HMO Liability for Injuries on Denials of Coverage

Have you been injured or lost a loved one because a health maintenance organization ("HMO") delayed or denied a test, referral, or treatment? It's understandable to feel angry and want to sue the HMO for their part in the injury or death. But it's a lot more difficult than you might expect to successfully sue an HMO.

Can You Sue an HMO? Maybe

Many of us, especially if we work or are dependent on someone who does, belong to an HMO. HMOs often provide the health care benefits some workers receive. This is the reason why, in most states, you can't sue an HMO if you're injured by a denial of treatment or other problem.

Many courts have ruled that HMOs can't be sued for negligence or malpractice. They've ruled that HMOs are an employee benefit plan covered by the federal Employment Retirement Income Security Act of 1974 ("ERISA"). This means the doctrine of federal preemption applies. State law doesn't apply to employee benefit plans.

So ERISA provides the only rights members of HMOs have. ERISA doesn't allow plan participants to recover money for denials of coverage.This means you can only bring a lawsuit in state court against the doctor, not the HMO.

Other courts though have ruled differently. In at least eight states - Arizona, California, Georgia, Maine, Oklahoma, Texas, Washington and West Virginia - you can sue HMOs in medical malpractice cases. If this seems odd, it is. The law hasn't been decided by the US Supreme Court. Until it has, this difference in how lower courts view ERISA can continue.

Some state laws hold health plans liable for patient harm when they have failed to exercise what's called ordinary care in making treatment decisions. This makes HMO plans liable for harm caused by treatment decisions made by employees, agents or representatives over whom they had influence or control. And in some states, HMOs can't drop a doctor from its panels or refuse to renew a doctor's contract because he or she stuck up for a patient.

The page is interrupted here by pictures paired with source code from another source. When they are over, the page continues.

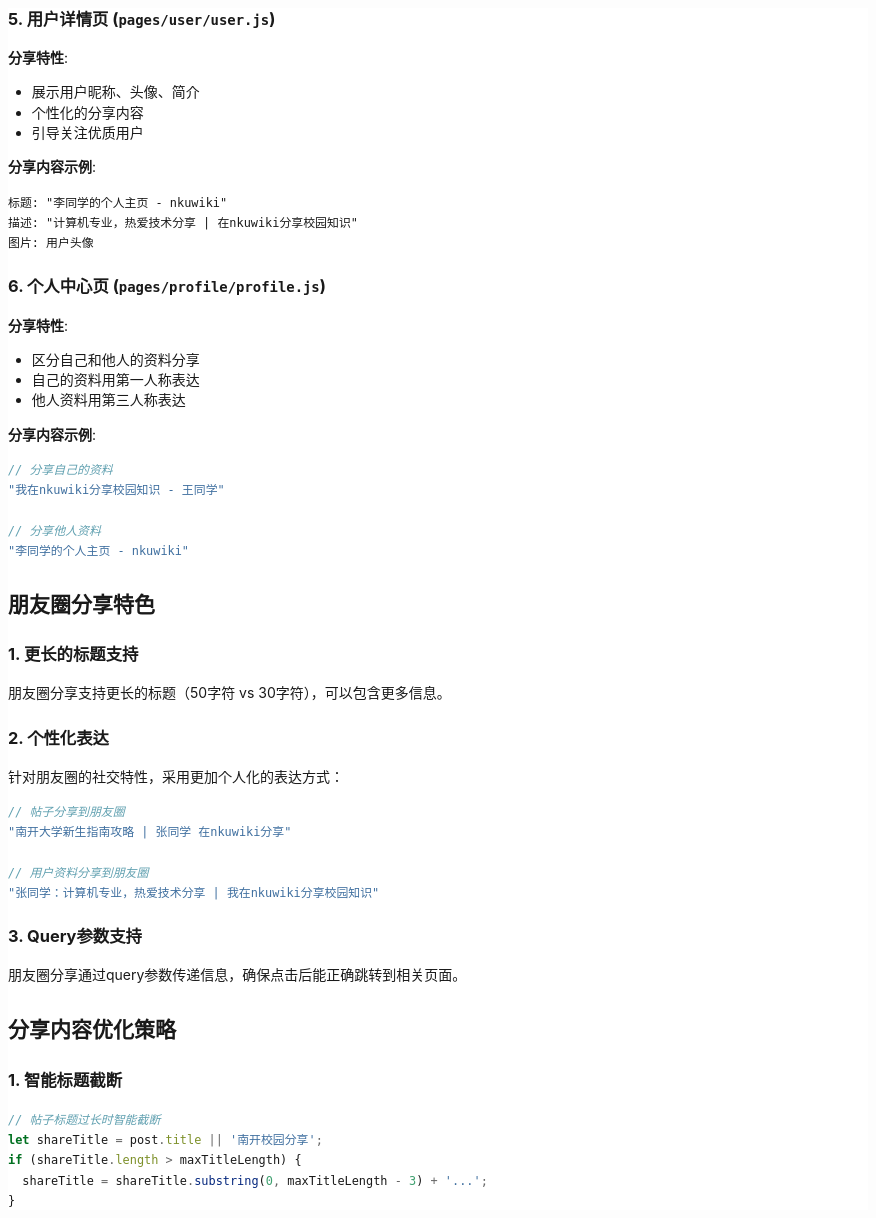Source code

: ### 5. 用户详情页 (`pages/user/user.js`)

**分享特性**:
- 展示用户昵称、头像、简介
- 个性化的分享内容
- 引导关注优质用户

**分享内容示例**:
```
标题: "李同学的个人主页 - nkuwiki"
描述: "计算机专业，热爱技术分享 | 在nkuwiki分享校园知识"
图片: 用户头像
```

### 6. 个人中心页 (`pages/profile/profile.js`)

**分享特性**:
- 区分自己和他人的资料分享
- 自己的资料用第一人称表达
- 他人资料用第三人称表达

**分享内容示例**:
```javascript
// 分享自己的资料
"我在nkuwiki分享校园知识 - 王同学"

// 分享他人资料
"李同学的个人主页 - nkuwiki"
```

## 朋友圈分享特色

### 1. 更长的标题支持
朋友圈分享支持更长的标题（50字符 vs 30字符），可以包含更多信息。

### 2. 个性化表达
针对朋友圈的社交特性，采用更加个人化的表达方式：
```javascript
// 帖子分享到朋友圈
"南开大学新生指南攻略 | 张同学 在nkuwiki分享"

// 用户资料分享到朋友圈
"张同学：计算机专业，热爱技术分享 | 我在nkuwiki分享校园知识"
```

### 3. Query参数支持
朋友圈分享通过query参数传递信息，确保点击后能正确跳转到相关页面。

## 分享内容优化策略

### 1. 智能标题截断
```javascript
// 帖子标题过长时智能截断
let shareTitle = post.title || '南开校园分享';
if (shareTitle.length > maxTitleLength) {
  shareTitle = shareTitle.substring(0, maxTitleLength - 3) + '...';
}
```
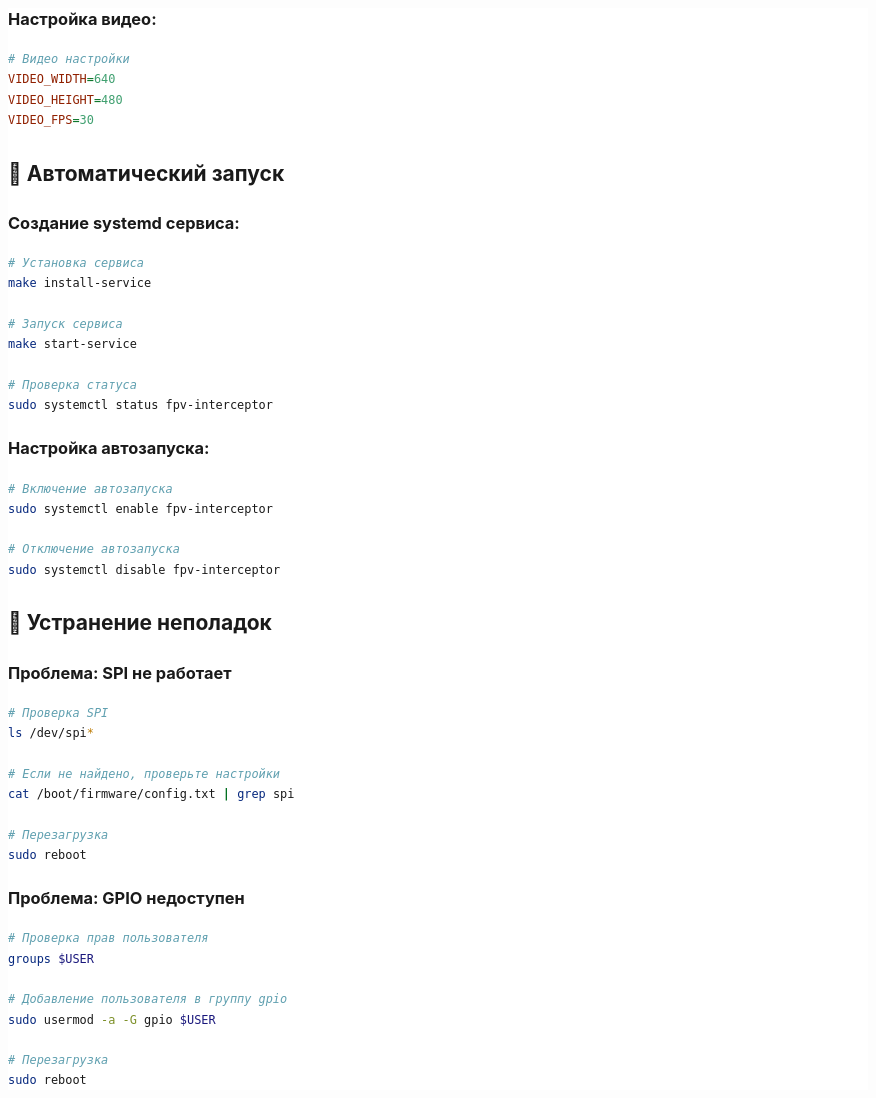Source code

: ### Настройка видео:

```ini
# Видео настройки
VIDEO_WIDTH=640
VIDEO_HEIGHT=480
VIDEO_FPS=30
```

## 🚀 Автоматический запуск

### Создание systemd сервиса:

```bash
# Установка сервиса
make install-service

# Запуск сервиса
make start-service

# Проверка статуса
sudo systemctl status fpv-interceptor
```

### Настройка автозапуска:

```bash
# Включение автозапуска
sudo systemctl enable fpv-interceptor

# Отключение автозапуска
sudo systemctl disable fpv-interceptor
```

## 🔧 Устранение неполадок

### Проблема: SPI не работает

```bash
# Проверка SPI
ls /dev/spi*

# Если не найдено, проверьте настройки
cat /boot/firmware/config.txt | grep spi

# Перезагрузка
sudo reboot
```

### Проблема: GPIO недоступен

```bash
# Проверка прав пользователя
groups $USER

# Добавление пользователя в группу gpio
sudo usermod -a -G gpio $USER

# Перезагрузка
sudo reboot
```

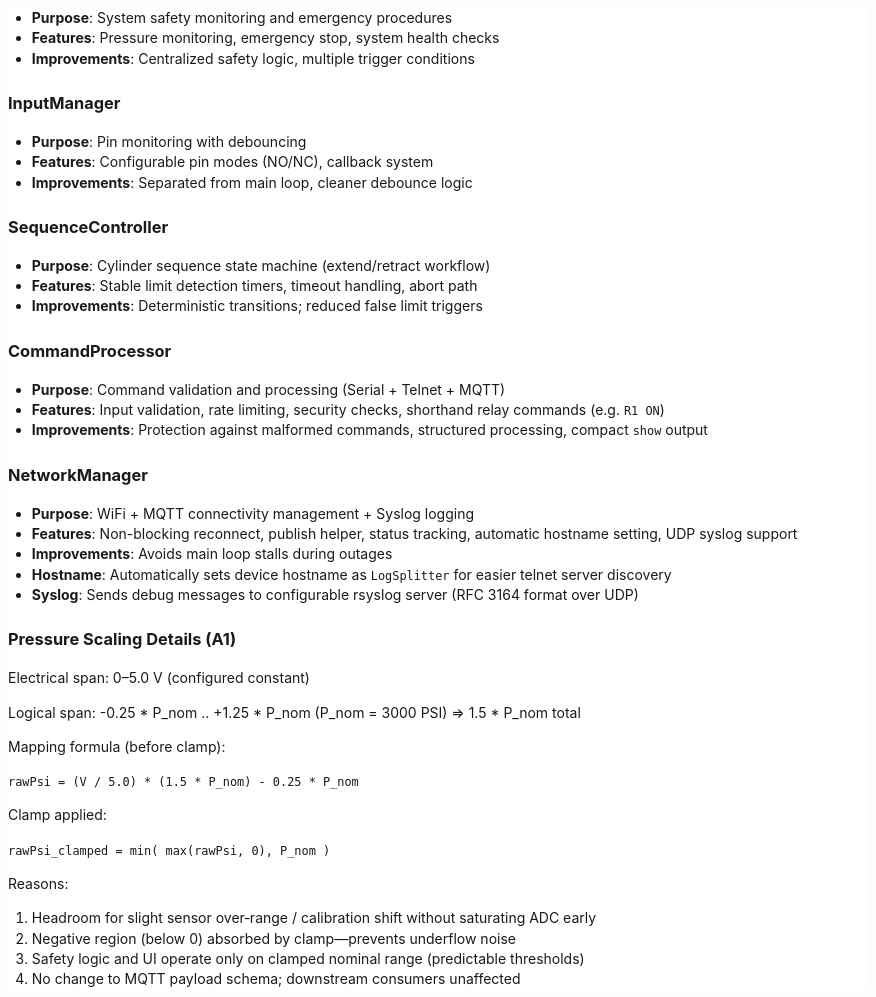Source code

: - **Purpose**: System safety monitoring and emergency procedures
- **Features**: Pressure monitoring, emergency stop, system health checks
- **Improvements**: Centralized safety logic, multiple trigger conditions

### InputManager

- **Purpose**: Pin monitoring with debouncing
- **Features**: Configurable pin modes (NO/NC), callback system
- **Improvements**: Separated from main loop, cleaner debounce logic

### SequenceController

- **Purpose**: Cylinder sequence state machine (extend/retract workflow)
- **Features**: Stable limit detection timers, timeout handling, abort path
- **Improvements**: Deterministic transitions; reduced false limit triggers

### CommandProcessor

- **Purpose**: Command validation and processing (Serial + Telnet + MQTT)
- **Features**: Input validation, rate limiting, security checks, shorthand relay commands (e.g. `R1 ON`)
- **Improvements**: Protection against malformed commands, structured processing, compact `show` output

### NetworkManager

- **Purpose**: WiFi + MQTT connectivity management + Syslog logging
- **Features**: Non-blocking reconnect, publish helper, status tracking, automatic hostname setting, UDP syslog support
- **Improvements**: Avoids main loop stalls during outages
- **Hostname**: Automatically sets device hostname as `LogSplitter` for easier telnet server discovery
- **Syslog**: Sends debug messages to configurable rsyslog server (RFC 3164 format over UDP)

### Pressure Scaling Details (A1)

Electrical span: 0–5.0 V (configured constant)

Logical span: -0.25 * P_nom .. +1.25 * P_nom (P_nom = 3000 PSI) => 1.5 * P_nom total

Mapping formula (before clamp):

```text
rawPsi = (V / 5.0) * (1.5 * P_nom) - 0.25 * P_nom
```

Clamp applied:

```text
rawPsi_clamped = min( max(rawPsi, 0), P_nom )
```

Reasons:

1. Headroom for slight sensor over‑range / calibration shift without saturating ADC early
2. Negative region (below 0) absorbed by clamp—prevents underflow noise
3. Safety logic and UI operate only on clamped nominal range (predictable thresholds)
4. No change to MQTT payload schema; downstream consumers unaffected
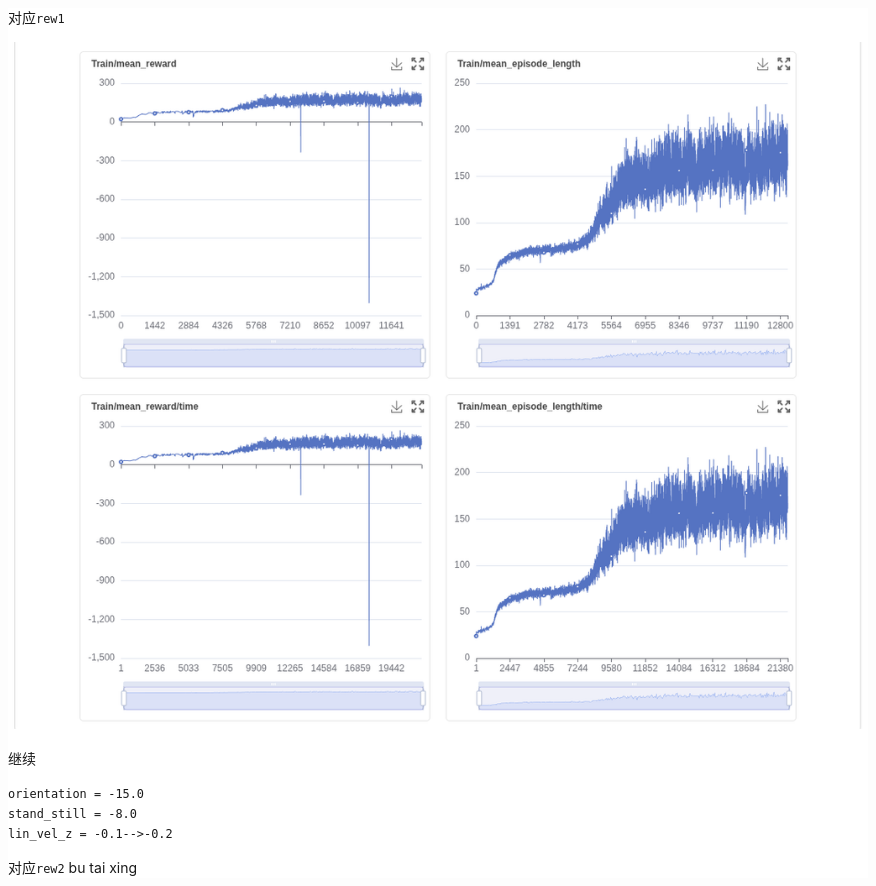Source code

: 对应`rew1`

![image-20250713232049348](./assets/image-20250713232049348.png)

继续

```
orientation = -15.0
stand_still = -8.0
lin_vel_z = -0.1-->-0.2
```

对应`rew2`  bu tai xing
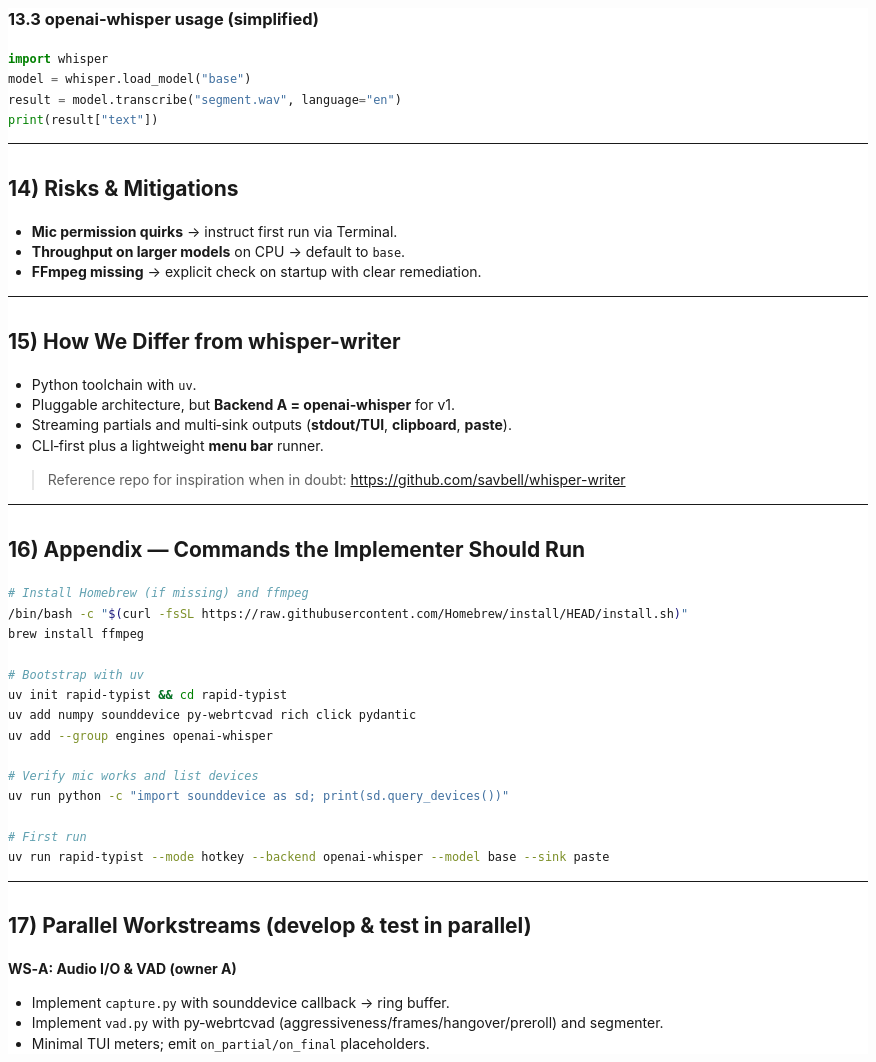 ### 13.3 openai‑whisper usage (simplified)
```python
import whisper
model = whisper.load_model("base")
result = model.transcribe("segment.wav", language="en")
print(result["text"]) 
```

---

## 14) Risks & Mitigations
- **Mic permission quirks** → instruct first run via Terminal.
- **Throughput on larger models** on CPU → default to `base`.
- **FFmpeg missing** → explicit check on startup with clear remediation.

---

## 15) How We Differ from whisper-writer
- Python toolchain with `uv`.
- Pluggable architecture, but **Backend A = openai‑whisper** for v1.
- Streaming partials and multi‑sink outputs (**stdout/TUI**, **clipboard**, **paste**).
- CLI‑first plus a lightweight **menu bar** runner.

> Reference repo for inspiration when in doubt: https://github.com/savbell/whisper-writer

---

## 16) Appendix — Commands the Implementer Should Run
```bash
# Install Homebrew (if missing) and ffmpeg
/bin/bash -c "$(curl -fsSL https://raw.githubusercontent.com/Homebrew/install/HEAD/install.sh)"
brew install ffmpeg

# Bootstrap with uv
uv init rapid-typist && cd rapid-typist
uv add numpy sounddevice py-webrtcvad rich click pydantic
uv add --group engines openai-whisper

# Verify mic works and list devices
uv run python -c "import sounddevice as sd; print(sd.query_devices())"

# First run
uv run rapid-typist --mode hotkey --backend openai-whisper --model base --sink paste
```

---

## 17) Parallel Workstreams (develop & test in parallel)

**WS‑A: Audio I/O & VAD (owner A)**
- Implement `capture.py` with sounddevice callback → ring buffer.
- Implement `vad.py` with py‑webrtcvad (aggressiveness/frames/hangover/preroll) and segmenter.
- Minimal TUI meters; emit `on_partial/on_final` placeholders.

Possible Claims against HMOs

If you're lucky enough to live in one of the states that allows lawsuits against HMOs, you may be able to sue for malpractice if you can show that your HMO or insurance company:

  • Denied medical care you needed or delayed approving medical tests or other treatment
  • And the delay or denial caused your injury

What You Can Sue For

In states allowing lawsuits against HMOs, you can recover for several items. These include the cost of additional medical treatment, lost wages (current and future) and the pain and suffering resulting from your injuries. In some states, you may also be able to recover punitive damages. These are allowed to punish the HMO or insurance company for outrageous practices.

If you believe an HMO or insurance company has injured you or a loved one, it's best to consult with an attorney right away, as there are often short time limitations on when you can bring a lawsuit. Once those time deadlines have run, you won't be able to sue the HMO.

Questions for Your Attorney

  • How do I appeal a denial of coverage or treatment?
  • If I live in a state where I can't sue an HMO for denial of coverage, can I sue in a state that allows such suits?
  • Do the same rules apply to non-HMO providers, like group health insurance?